# AC/Heater blower doesn't work!



## ballr (Jan 26, 2007)

I started my 2005 Pathfinder LS a few days ago and realized the blower wasnt' working at all. In the past it wouldn't work at first then just start working. Now it won't work at all. Any thoughts on what the problem is and how I can fix it myself???

Thanks!


----------



## IanH (Feb 11, 2003)

try the highest speed ???

If it works replace the resistor pack on the blower motor


----------



## ballr (Jan 26, 2007)

I have tried all of the speeds, turning it on and off, leaving on low for awhile, leaving it on high for awhile...nothing worked. The blower hasn't come back on.


----------



## Faja (Aug 31, 2009)

ballr said:


> I have tried all of the speeds, turning it on and off, leaving on low for awhile, leaving it on high for awhile...nothing worked. The blower hasn't come back on.


1. Check your fuses - under dash and engine bay
2. Test for power at the blower motor harness
3. Check the control switch

If everything checks out OK, your blower is probably toast.


----------



## ntech (Apr 13, 2010)

Faja said:


> 1. Check your fuses - under dash and engine bay
> 2. Test for power at the blower motor harness
> 3. Check the control switch
> 
> If everything checks out OK, your blower is probably toast.


I agree. check the fuse, if its ok, then check power at the blower motor and work your way through the circuit.


----------



## IanH (Feb 11, 2003)

well I don't think fuses will do the delay then OK trick.
This sound more like a bad connection or a bad motor.

I would check the resistor pack contacts first since it gets hot and is a know failure prone part.


----------



## ballr (Jan 26, 2007)

Well, before I could try any of your solutions...I got into my pathfinder today after work and the blower started blowing (since I left it on high). I tried all of the speeds and it works again. The loose connection sounds like a good possibility. 

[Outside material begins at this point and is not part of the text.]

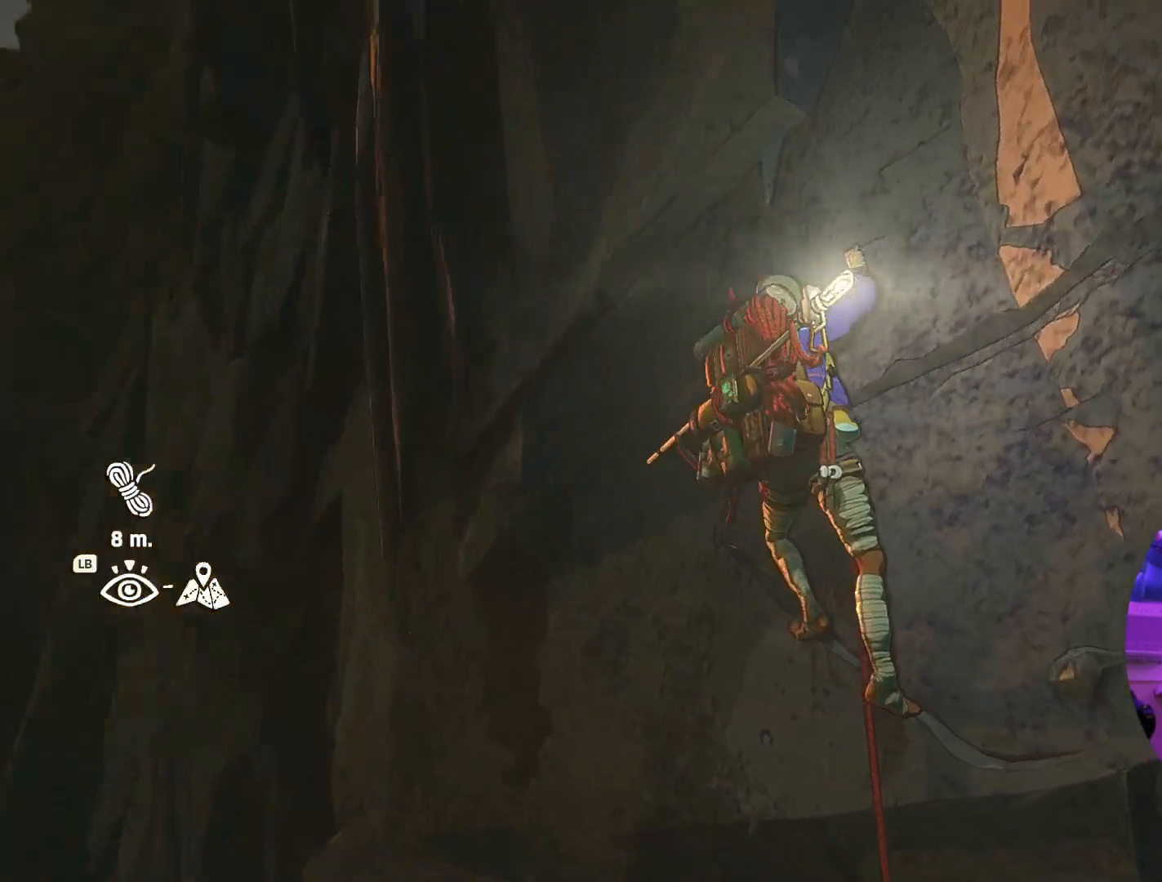
{"buttons": [], "left_stick": "center", "right_stick": "right", "events": [[17, "right_stick", "center"], [434, "right_stick", "right"]]}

Forgive my ignorance but where would i look for the plug or connection for the blower? Do I have to pull apart some of the dash to get to it?

Thanks for the help!


----------



## Shizzler (Jul 2, 2017)

*Pathfinder blower not working*

I have a 2005 pathfinder blower dose not work although controls say different , and tested blower out of car and appears to work ok any ideas ? Frustrated cheers Dougie mills


----------



## smj999smj (Jan 1, 2006)

Did you check the fuses and is there power to the blower motor?


----------